> **AIM OF THE EXERCISE**
Copy exactly the lines of the records below, and only those lines, beginning with the line that contains "left back paw: (596, 327)" and ending with the line that contains "right elbow: (315, 276)".

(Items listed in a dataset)
....................

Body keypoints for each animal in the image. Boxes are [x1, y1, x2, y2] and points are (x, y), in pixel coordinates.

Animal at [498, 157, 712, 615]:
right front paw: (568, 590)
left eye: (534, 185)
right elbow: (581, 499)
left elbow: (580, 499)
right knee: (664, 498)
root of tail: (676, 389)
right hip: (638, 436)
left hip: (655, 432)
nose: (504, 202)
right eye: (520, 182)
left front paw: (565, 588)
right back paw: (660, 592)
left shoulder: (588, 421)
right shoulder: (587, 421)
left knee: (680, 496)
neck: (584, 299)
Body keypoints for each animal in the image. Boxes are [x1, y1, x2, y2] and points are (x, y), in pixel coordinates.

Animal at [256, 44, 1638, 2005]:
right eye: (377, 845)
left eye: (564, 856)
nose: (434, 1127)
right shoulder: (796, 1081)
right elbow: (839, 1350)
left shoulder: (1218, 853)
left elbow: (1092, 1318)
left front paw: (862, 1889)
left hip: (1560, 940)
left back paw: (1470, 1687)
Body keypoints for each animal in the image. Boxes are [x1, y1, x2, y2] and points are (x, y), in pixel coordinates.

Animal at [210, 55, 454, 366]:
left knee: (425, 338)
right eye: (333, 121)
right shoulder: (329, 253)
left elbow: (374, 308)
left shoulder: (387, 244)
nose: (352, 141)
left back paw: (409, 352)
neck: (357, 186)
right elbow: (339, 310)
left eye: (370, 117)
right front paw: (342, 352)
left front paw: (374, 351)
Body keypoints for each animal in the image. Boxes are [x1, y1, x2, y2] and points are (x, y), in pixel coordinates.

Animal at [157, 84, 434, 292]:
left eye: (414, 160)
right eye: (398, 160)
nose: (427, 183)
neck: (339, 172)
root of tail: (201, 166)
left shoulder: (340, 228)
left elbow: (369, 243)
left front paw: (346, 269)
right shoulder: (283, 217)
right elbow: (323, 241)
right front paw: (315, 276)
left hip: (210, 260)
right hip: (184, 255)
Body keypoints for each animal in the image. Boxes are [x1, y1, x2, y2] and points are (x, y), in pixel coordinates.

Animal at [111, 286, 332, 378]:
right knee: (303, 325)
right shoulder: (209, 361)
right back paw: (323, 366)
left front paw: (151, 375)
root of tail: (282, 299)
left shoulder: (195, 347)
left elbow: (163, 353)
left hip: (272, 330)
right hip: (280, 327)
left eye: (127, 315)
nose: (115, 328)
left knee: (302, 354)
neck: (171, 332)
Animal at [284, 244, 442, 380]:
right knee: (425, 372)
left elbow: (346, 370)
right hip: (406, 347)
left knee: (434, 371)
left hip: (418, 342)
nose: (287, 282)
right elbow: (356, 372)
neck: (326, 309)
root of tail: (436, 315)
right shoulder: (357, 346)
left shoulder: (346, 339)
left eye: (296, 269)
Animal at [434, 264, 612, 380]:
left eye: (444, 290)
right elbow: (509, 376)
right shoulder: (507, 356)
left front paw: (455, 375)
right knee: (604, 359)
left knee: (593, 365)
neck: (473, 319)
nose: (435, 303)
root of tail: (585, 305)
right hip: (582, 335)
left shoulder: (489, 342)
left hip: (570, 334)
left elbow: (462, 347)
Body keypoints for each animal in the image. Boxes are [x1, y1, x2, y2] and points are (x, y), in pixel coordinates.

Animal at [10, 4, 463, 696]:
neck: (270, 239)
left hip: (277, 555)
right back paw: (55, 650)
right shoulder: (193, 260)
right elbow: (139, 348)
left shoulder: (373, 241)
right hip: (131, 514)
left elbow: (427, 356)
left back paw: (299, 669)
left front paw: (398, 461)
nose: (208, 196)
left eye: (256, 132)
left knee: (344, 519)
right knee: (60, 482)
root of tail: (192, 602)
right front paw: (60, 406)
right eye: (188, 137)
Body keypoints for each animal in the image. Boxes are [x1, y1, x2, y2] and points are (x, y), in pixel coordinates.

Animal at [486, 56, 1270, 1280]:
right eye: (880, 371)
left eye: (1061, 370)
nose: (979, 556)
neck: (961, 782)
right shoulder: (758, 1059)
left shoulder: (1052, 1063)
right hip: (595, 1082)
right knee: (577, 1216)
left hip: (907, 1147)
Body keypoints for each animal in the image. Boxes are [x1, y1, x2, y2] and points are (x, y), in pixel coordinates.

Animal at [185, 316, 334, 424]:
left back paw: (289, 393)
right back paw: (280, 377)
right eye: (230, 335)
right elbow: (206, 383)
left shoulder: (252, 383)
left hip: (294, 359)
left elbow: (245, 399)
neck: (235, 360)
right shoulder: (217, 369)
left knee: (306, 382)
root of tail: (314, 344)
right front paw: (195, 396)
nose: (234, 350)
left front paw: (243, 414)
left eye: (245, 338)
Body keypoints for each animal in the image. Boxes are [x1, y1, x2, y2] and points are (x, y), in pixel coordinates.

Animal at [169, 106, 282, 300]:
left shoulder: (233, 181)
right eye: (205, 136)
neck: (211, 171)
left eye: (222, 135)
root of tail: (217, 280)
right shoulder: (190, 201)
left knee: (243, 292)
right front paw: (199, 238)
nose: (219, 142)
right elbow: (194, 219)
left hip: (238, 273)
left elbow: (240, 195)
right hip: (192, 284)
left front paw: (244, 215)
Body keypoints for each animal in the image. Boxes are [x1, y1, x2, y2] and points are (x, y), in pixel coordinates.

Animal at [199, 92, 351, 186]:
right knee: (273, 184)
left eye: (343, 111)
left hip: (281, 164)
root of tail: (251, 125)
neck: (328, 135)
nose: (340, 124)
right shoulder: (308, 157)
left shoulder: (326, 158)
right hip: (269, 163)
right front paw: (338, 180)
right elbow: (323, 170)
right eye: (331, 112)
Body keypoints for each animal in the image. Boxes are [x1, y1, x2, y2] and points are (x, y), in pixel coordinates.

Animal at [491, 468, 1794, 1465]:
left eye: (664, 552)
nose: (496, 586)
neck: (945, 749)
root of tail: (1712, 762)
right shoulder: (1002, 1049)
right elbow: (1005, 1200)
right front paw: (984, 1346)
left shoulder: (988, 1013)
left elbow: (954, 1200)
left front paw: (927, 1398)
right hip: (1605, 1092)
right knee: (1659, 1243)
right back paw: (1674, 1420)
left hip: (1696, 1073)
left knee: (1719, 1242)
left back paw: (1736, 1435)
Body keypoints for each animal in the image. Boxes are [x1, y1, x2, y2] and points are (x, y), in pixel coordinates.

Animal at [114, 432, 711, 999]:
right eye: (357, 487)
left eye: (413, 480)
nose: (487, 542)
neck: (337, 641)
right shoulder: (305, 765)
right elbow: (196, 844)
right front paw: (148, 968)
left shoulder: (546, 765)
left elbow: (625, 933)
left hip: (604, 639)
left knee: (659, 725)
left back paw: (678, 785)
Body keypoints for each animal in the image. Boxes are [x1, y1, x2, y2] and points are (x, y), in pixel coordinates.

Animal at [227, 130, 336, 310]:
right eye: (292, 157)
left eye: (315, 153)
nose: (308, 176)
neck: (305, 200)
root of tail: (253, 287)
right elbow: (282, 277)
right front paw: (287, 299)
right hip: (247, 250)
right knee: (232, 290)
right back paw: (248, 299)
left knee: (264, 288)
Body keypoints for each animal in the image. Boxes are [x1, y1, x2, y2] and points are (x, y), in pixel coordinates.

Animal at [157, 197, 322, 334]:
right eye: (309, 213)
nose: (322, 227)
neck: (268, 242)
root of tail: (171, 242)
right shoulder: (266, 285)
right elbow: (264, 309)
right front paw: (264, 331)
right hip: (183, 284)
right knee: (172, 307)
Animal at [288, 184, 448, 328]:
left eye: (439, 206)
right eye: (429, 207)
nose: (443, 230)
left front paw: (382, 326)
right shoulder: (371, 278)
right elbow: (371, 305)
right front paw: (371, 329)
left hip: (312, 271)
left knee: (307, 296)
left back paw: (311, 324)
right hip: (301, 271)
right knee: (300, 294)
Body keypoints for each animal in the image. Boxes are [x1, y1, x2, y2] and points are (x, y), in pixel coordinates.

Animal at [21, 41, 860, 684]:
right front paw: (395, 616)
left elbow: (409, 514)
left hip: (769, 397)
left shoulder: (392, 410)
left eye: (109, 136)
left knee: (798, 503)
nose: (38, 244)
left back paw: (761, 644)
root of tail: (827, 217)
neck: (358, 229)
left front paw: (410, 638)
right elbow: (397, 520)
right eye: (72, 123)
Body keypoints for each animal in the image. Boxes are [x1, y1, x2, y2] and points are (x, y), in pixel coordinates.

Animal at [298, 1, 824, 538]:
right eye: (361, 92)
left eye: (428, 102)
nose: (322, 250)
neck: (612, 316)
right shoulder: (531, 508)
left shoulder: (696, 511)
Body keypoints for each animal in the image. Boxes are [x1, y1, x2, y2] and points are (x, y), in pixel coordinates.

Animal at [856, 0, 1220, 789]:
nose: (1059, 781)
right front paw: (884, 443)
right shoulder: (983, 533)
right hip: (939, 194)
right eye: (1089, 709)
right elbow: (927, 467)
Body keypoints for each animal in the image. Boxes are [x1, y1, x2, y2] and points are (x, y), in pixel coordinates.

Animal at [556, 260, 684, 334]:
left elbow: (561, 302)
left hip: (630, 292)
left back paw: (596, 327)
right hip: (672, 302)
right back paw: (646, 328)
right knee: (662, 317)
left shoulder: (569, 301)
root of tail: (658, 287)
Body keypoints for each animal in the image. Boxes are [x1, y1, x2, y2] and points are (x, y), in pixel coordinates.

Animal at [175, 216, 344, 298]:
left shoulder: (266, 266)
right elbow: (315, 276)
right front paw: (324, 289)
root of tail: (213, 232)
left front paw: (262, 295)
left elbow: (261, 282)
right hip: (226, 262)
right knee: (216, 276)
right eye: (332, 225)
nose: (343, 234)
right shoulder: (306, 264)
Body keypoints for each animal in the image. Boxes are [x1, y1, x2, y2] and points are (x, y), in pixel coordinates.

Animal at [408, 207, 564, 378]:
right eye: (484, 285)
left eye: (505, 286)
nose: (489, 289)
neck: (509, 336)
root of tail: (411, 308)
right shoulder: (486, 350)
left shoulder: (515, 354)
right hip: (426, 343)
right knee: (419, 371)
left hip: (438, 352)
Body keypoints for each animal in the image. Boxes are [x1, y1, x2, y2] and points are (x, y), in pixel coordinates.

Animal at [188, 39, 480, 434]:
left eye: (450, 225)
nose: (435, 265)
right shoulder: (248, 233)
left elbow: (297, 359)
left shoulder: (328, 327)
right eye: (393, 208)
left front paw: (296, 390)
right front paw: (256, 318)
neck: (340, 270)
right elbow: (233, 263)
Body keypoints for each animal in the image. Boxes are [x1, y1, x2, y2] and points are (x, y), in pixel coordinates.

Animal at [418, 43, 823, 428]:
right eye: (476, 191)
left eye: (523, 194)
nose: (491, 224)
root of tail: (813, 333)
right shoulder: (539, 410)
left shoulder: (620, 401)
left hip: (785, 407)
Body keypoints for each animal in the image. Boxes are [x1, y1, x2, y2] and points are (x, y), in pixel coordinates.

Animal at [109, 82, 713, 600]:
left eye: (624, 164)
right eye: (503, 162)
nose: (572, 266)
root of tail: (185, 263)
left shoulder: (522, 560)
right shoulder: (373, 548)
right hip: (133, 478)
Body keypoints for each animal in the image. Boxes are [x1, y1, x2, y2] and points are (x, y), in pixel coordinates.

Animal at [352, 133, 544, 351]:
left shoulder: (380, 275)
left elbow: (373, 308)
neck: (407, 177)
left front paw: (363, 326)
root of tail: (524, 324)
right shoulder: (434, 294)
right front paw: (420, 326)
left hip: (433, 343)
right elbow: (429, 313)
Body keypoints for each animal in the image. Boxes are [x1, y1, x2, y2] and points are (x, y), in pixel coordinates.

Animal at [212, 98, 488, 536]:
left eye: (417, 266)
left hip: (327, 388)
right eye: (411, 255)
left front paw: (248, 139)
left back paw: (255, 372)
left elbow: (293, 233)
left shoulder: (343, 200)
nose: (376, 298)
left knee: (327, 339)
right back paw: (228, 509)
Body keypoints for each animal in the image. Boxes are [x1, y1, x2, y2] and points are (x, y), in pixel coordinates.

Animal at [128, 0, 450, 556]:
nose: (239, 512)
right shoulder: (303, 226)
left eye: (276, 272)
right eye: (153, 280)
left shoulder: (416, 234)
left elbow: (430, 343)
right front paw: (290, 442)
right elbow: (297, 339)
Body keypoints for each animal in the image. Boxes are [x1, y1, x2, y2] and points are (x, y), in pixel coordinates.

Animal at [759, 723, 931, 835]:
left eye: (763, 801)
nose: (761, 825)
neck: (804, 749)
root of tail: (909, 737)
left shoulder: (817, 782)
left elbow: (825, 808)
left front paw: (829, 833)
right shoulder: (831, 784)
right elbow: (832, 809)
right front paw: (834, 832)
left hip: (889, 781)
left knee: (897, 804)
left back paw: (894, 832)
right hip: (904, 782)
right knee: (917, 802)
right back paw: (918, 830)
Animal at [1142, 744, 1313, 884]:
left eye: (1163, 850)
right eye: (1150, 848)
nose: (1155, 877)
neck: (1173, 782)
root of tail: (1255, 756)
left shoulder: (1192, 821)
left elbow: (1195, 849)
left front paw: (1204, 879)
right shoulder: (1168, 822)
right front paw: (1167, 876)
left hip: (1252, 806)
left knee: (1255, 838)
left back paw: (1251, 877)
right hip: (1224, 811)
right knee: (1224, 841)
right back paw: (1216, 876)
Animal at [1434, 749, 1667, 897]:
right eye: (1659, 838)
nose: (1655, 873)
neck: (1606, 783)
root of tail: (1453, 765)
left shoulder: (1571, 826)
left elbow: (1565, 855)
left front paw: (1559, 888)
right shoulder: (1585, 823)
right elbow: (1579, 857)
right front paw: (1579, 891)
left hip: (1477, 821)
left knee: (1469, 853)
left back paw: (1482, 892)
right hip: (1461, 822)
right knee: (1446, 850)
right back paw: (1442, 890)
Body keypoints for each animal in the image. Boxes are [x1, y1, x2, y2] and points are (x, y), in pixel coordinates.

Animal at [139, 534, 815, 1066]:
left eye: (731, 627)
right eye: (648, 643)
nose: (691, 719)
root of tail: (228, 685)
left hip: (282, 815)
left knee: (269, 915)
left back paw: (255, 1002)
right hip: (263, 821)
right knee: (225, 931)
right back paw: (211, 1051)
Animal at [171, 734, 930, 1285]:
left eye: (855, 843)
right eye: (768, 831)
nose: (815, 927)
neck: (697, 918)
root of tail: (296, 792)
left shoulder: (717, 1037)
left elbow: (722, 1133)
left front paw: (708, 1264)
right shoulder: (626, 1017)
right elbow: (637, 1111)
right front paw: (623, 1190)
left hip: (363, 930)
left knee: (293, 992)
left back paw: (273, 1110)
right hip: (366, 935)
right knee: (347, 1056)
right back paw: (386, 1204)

....................

> **RESULT FOR THIS EXERCISE**
left back paw: (596, 327)
right hip: (672, 302)
right back paw: (646, 328)
right knee: (662, 317)
left shoulder: (569, 301)
root of tail: (658, 287)
Body keypoints for each animal in the image. Boxes are [x1, y1, x2, y2] and points are (x, y), in pixel coordinates.

Animal at [175, 216, 344, 298]:
left shoulder: (266, 266)
right elbow: (315, 276)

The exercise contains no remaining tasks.